Mr. Garland noted that it was against Justice Department policy to consider a person’s political affiliations or views during the hiring process for career civil servants.

“There is a requirement that, once somebody becomes a prosecutor, just like when somebody becomes a judge, that they get rid of whatever preconceptions they had before,” Mr. Garland said.

Mr. Gaetz asked Mr. Garland for a list of former lobbyists, former political consultants and former congressional staffers who now worked in the Public Integrity Section. Mr. Garland said that he did not intend to create a list of career officials and their previous jobs.

The Justice Department has a history of treating public corruption cases involving high-profile political figures with special care, so as to guard against the appearance of politically motivated prosecutions or other improprieties.

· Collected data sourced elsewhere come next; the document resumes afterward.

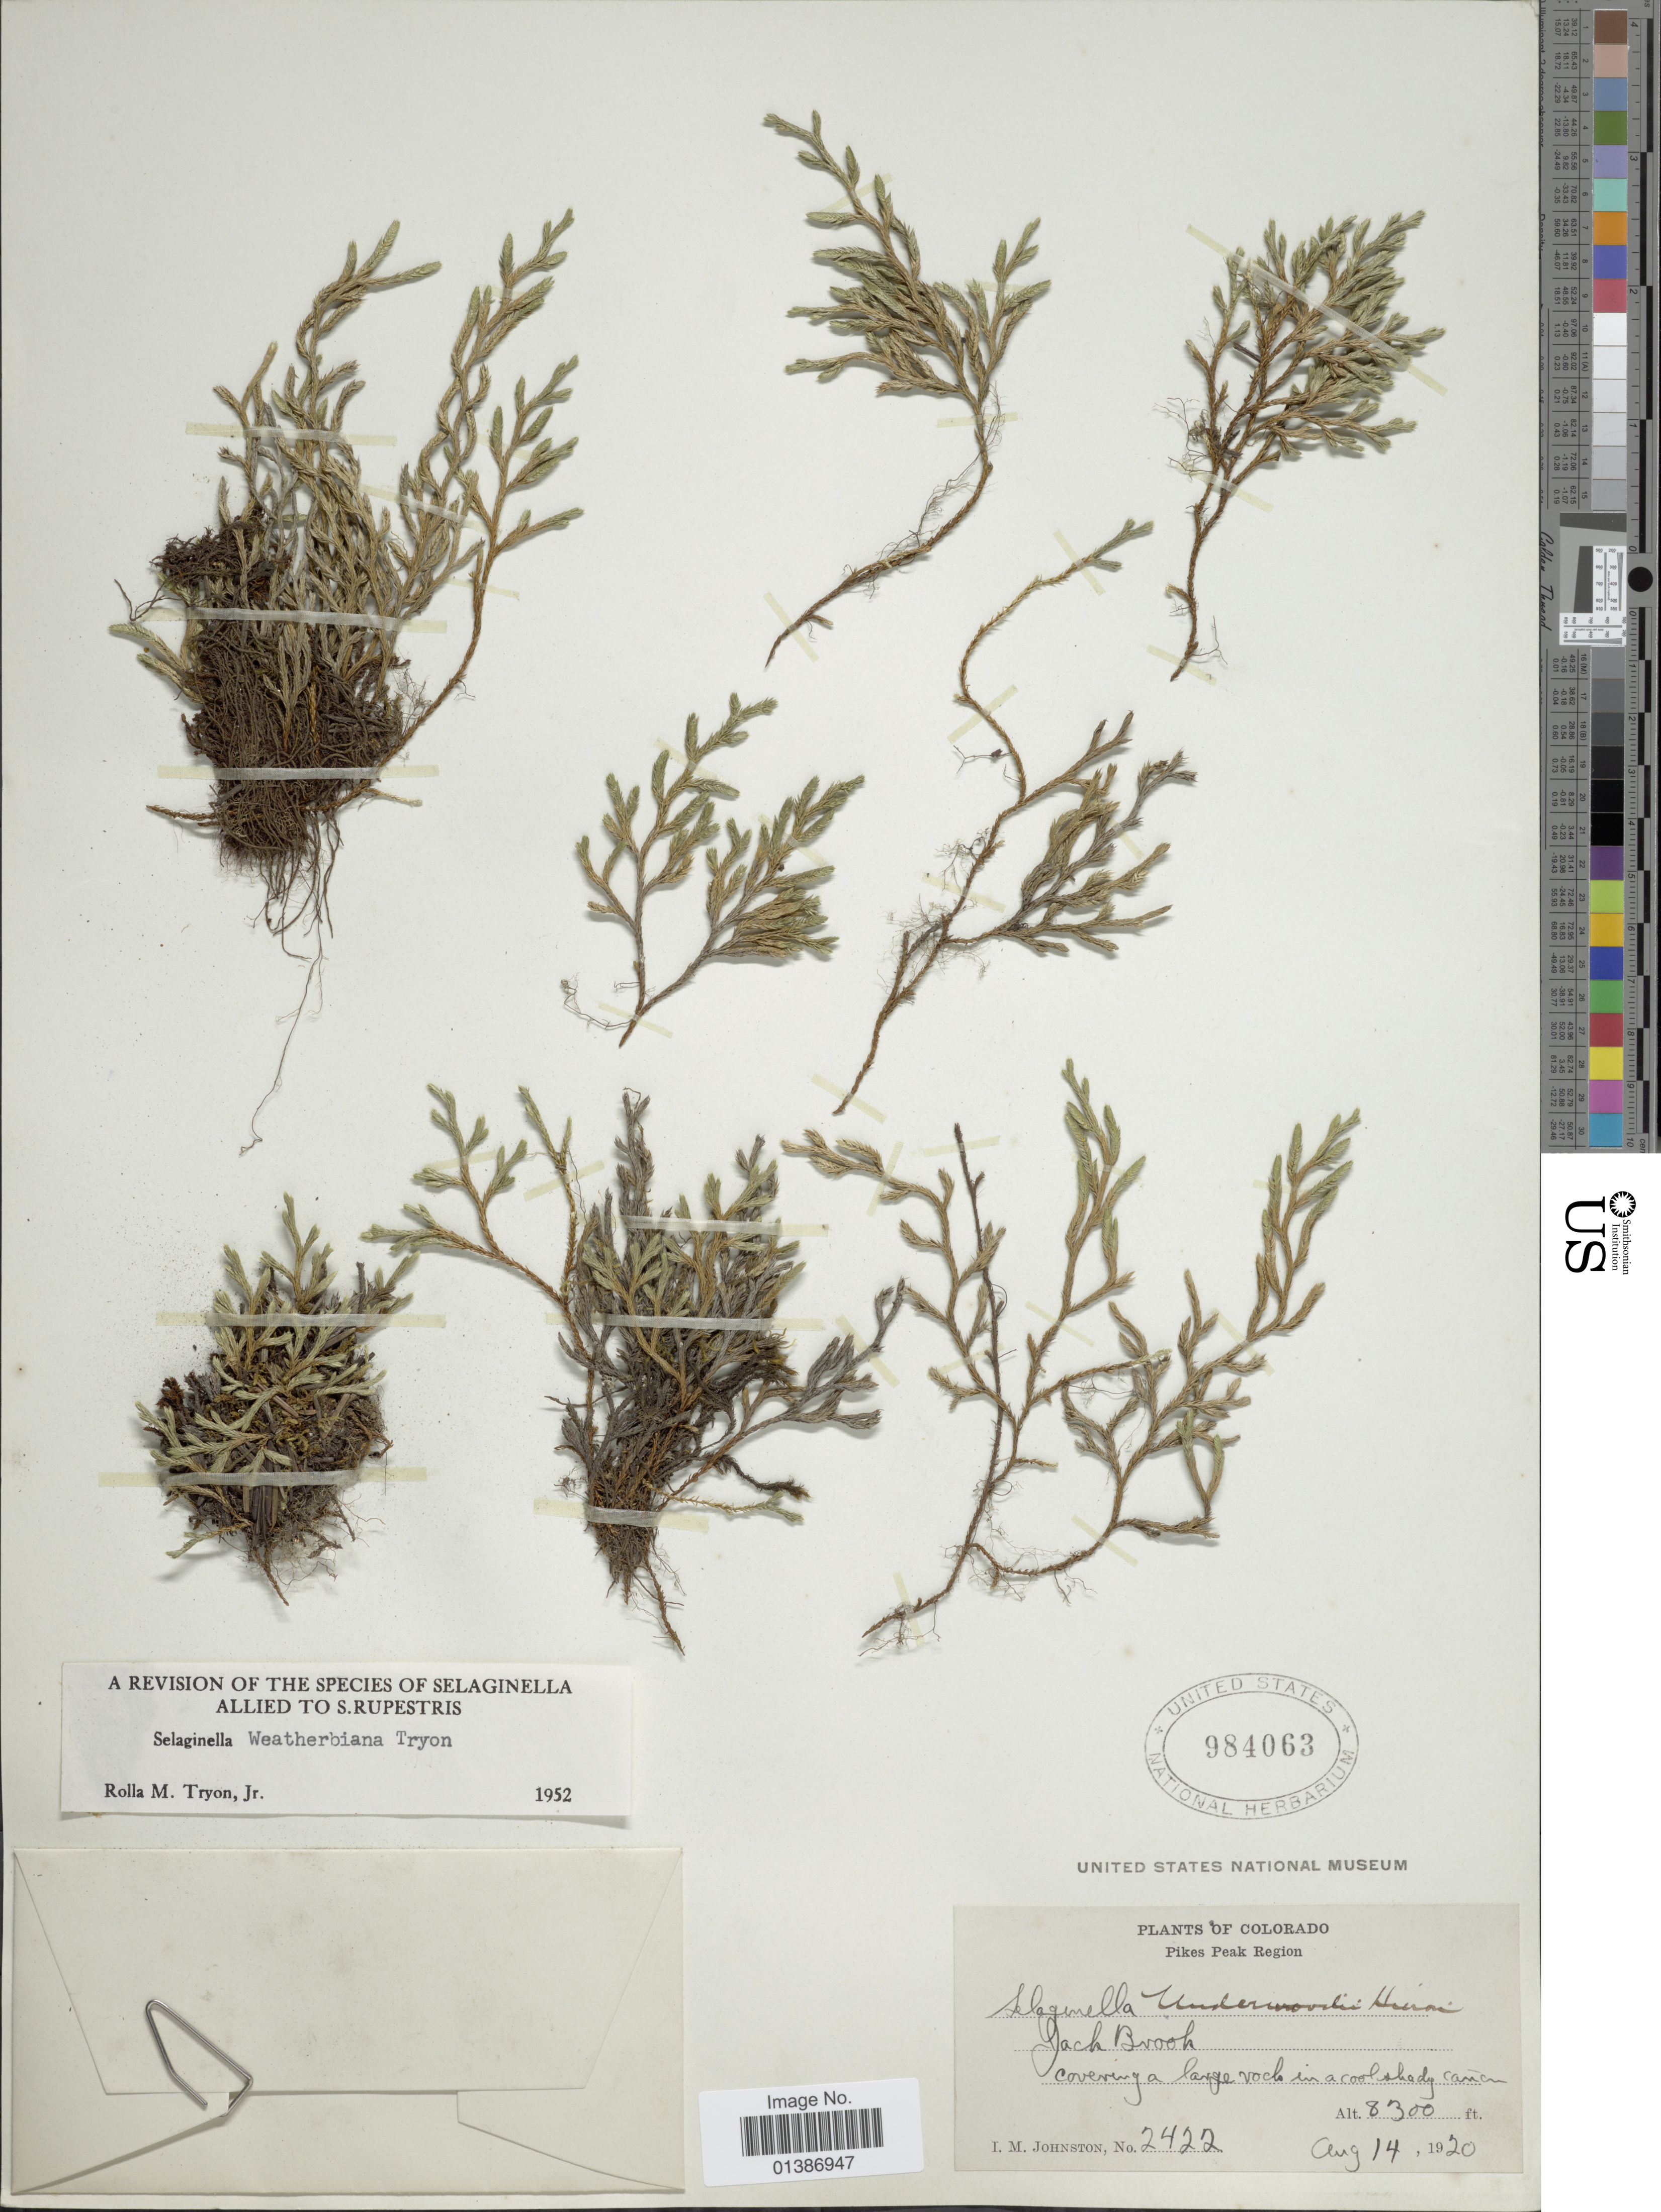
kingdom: Plantae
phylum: Tracheophyta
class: Lycopodiopsida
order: Selaginellales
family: Selaginellaceae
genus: Selaginella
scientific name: Selaginella weatherbiana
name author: R.M. Tryon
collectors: I.M. Johnston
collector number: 2422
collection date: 1920-08-14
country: United States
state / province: Colorado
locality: Pikes Peak Region. Jack Brook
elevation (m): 2530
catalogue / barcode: US 984063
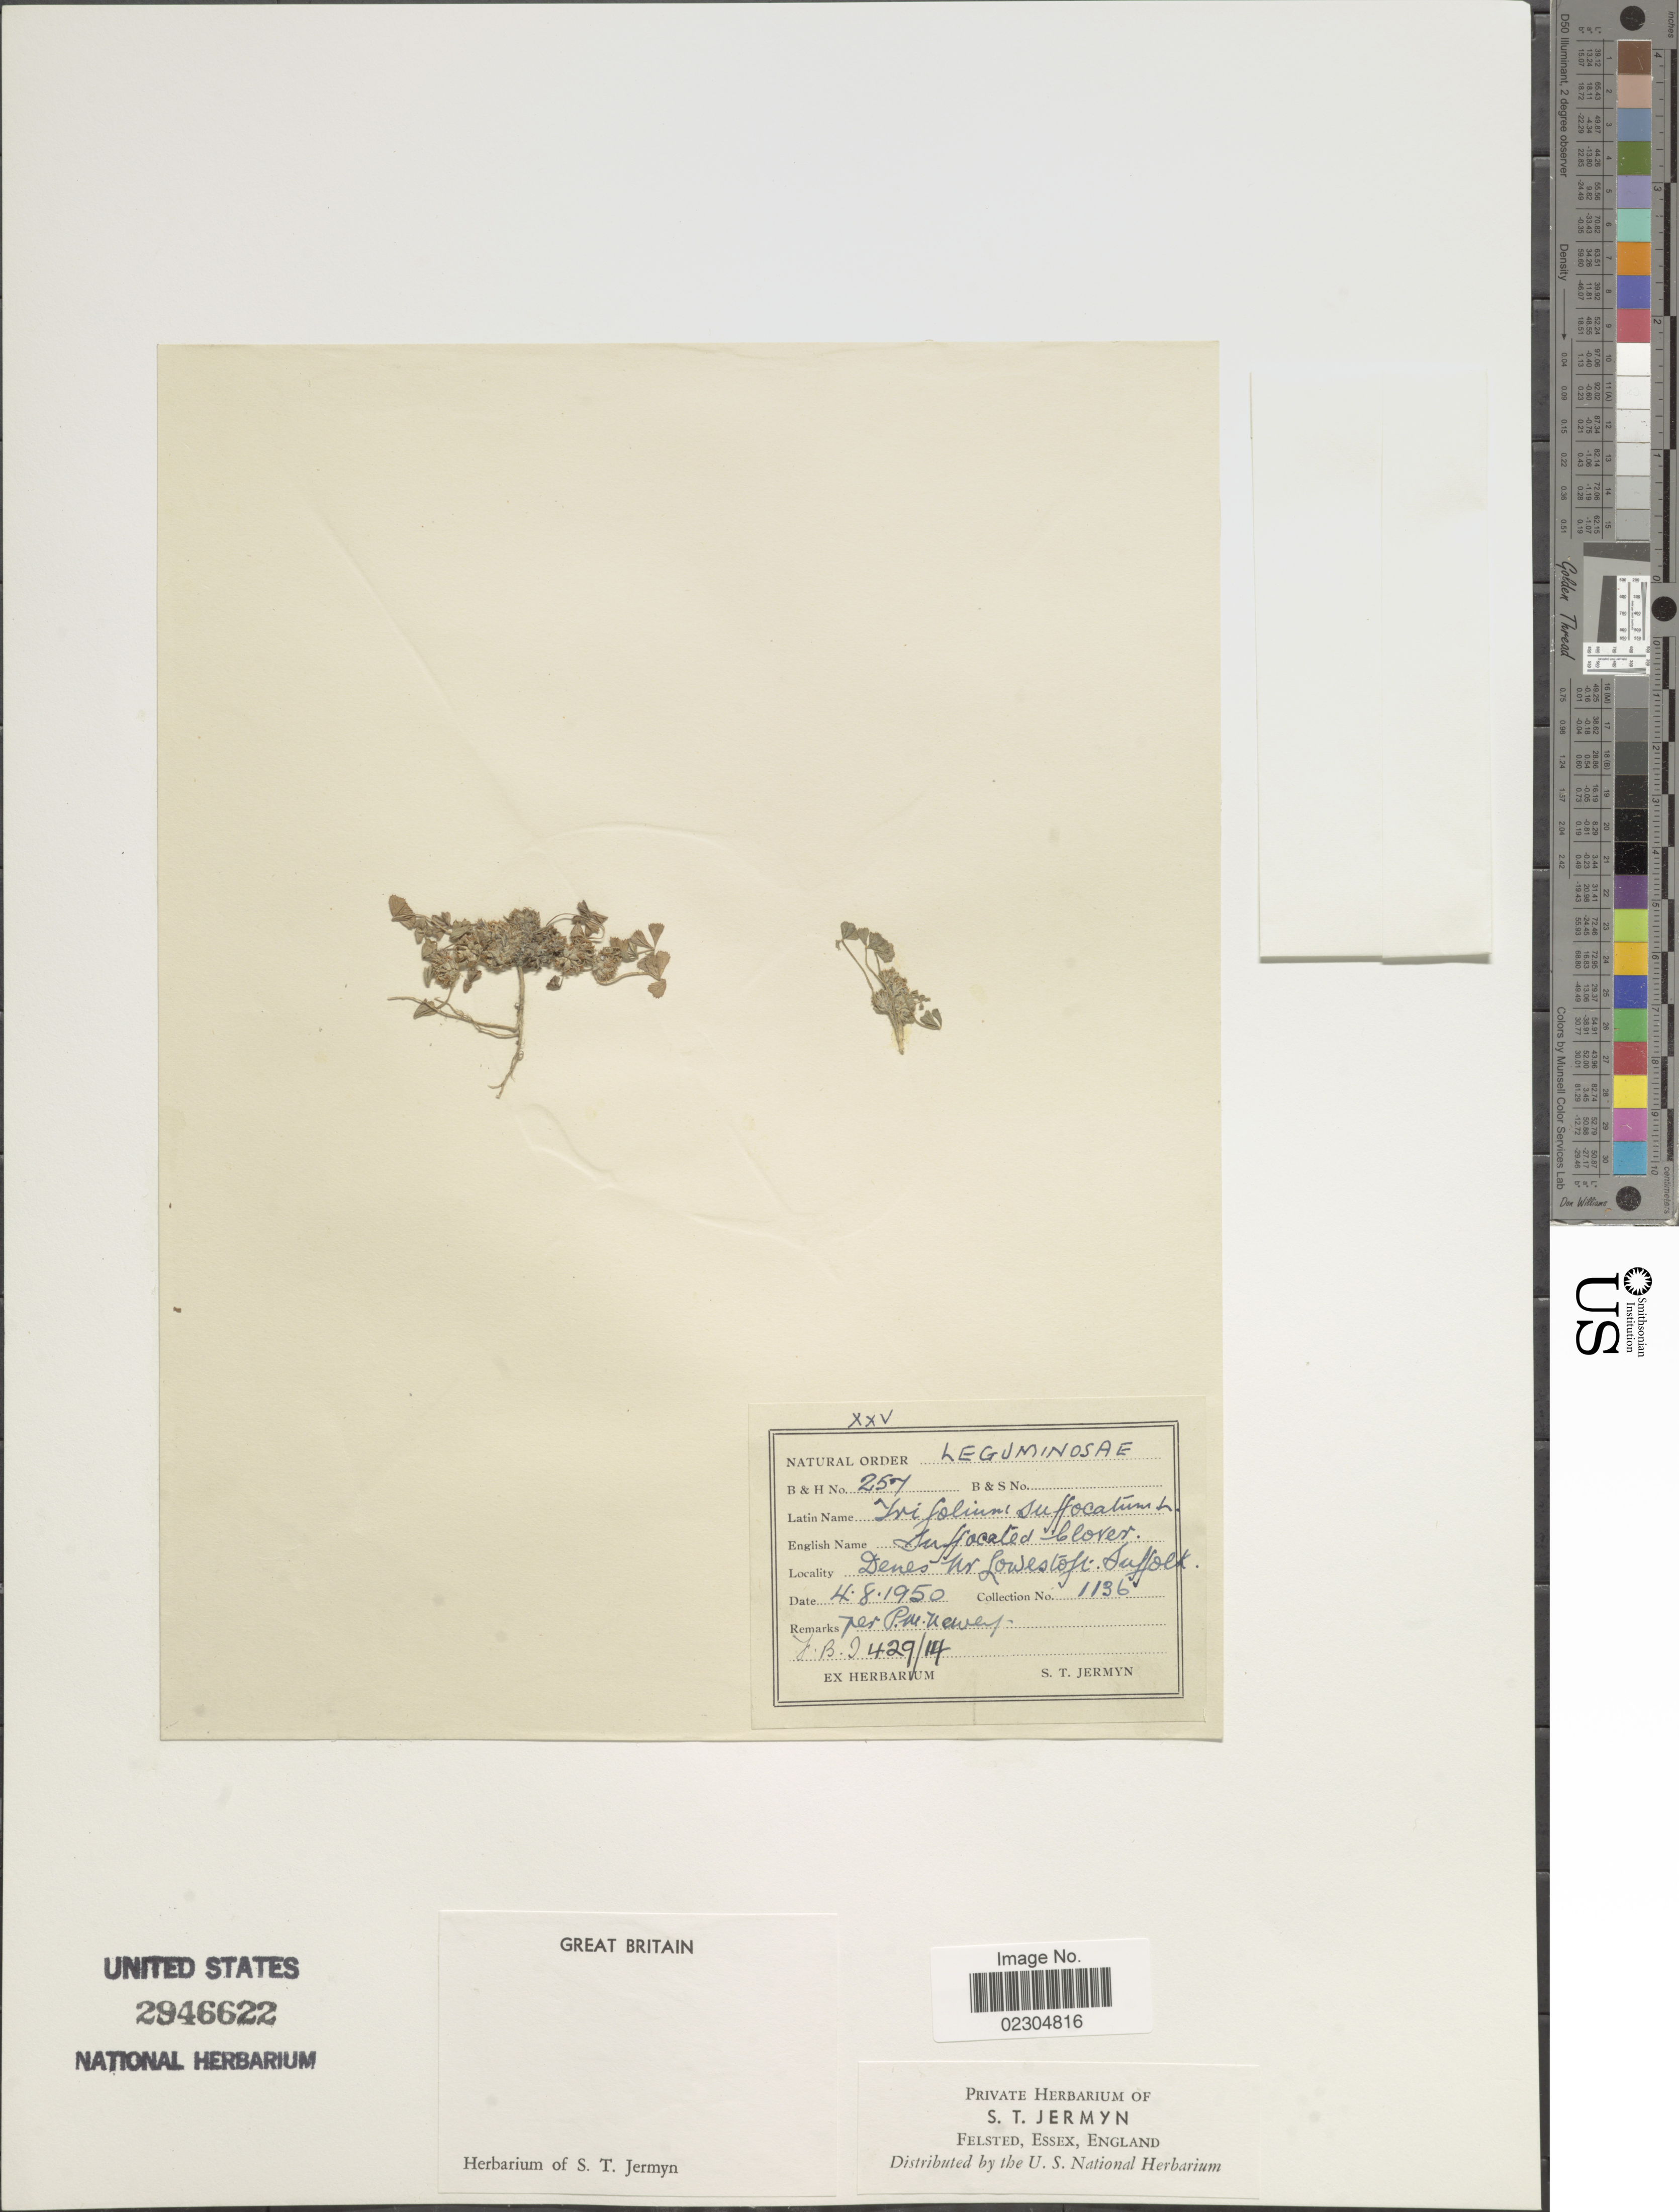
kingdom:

When prosecutors decline to bring charges in these matters, they often write detailed memos to defend their decisions should they be questioned by current and future politically appointed department leaders or Congress. In investigations that receive extensive media attention but ultimately do not result in charges, the department often puts out a short statement announcing the conclusion of the inquiry.

Sex trafficking cases come with their own complexities that involve issues typically not associated with traditional fraud and corruption investigations. One area of expertise that the Washington prosecutors are bringing to the Gaetz case is dealing with children who have been exploited but may not see themselves as having been victimized, which can complicate trials if they are called as witnesses.

Legally, the victim’s state of mind is not a factor that juries should consider when determining whether the law was violated, according to Amanda Kramer, a white collar defense lawyer at Covington and Burling and former federal prosecutor in Manhattan who supervised sex trafficking cases for a decade.

Technically, the government needs only to prove that the child was underage when the sexual activity occurred and that the child received something of value in exchange for it.

But, Ms. Kramer said, the defense could try to use such witness testimony to confuse the jury or sour the legitimacy of the prosecution, although many judges would most likely shut down such a line of questioning.

“It’s not uncommon for teens who have been trafficked to view themselves as willing participants and not as victims, often as a result of psychological manipulation by their traffickers,” Ms. Kramer said. “That’s one of many dynamics that make sex trafficking cases challenging for prosecutors, but it’s far from fatal to the case.”